◆ **SOURCE INFORMATION**:
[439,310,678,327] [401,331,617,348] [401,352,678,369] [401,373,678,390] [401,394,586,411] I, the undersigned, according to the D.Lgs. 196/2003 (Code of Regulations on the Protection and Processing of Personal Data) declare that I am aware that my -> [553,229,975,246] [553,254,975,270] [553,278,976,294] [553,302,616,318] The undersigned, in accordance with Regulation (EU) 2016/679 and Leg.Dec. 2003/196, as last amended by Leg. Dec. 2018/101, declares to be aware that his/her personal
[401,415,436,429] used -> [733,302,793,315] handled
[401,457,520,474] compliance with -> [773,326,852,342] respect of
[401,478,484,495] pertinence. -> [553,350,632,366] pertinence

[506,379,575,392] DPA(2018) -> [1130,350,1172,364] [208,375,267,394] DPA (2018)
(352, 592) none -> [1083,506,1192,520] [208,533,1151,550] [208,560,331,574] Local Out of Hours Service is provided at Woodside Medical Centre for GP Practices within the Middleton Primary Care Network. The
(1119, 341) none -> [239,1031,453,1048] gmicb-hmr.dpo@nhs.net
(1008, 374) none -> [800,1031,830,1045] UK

◆ **EXERCISE BRIEF**: Output every entry exactly as given.

◆ **SOLUTION FOR THIS EXERCISE**:
[439,310,678,327] [401,331,617,348] [401,352,678,369] [401,373,678,390] [401,394,586,411] I, the undersigned, according to the D.Lgs. 196/2003 (Code of Regulations on the Protection and Processing of Personal Data) declare that I am aware that my -> [553,229,975,246] [553,254,975,270] [553,278,976,294] [553,302,616,318] The undersigned, in accordance with Regulation (EU) 2016/679 and Leg.Dec. 2003/196, as last amended by Leg. Dec. 2018/101, declares to be aware that his/her personal
[401,415,436,429] used -> [733,302,793,315] handled
[401,457,520,474] compliance with -> [773,326,852,342] respect of
[401,478,484,495] pertinence. -> [553,350,632,366] pertinence

[506,379,575,392] DPA(2018) -> [1130,350,1172,364] [208,375,267,394] DPA (2018)
(352, 592) none -> [1083,506,1192,520] [208,533,1151,550] [208,560,331,574] Local Out of Hours Service is provided at Woodside Medical Centre for GP Practices within the Middleton Primary Care Network. The
(1119, 341) none -> [239,1031,453,1048] gmicb-hmr.dpo@nhs.net
(1008, 374) none -> [800,1031,830,1045] UK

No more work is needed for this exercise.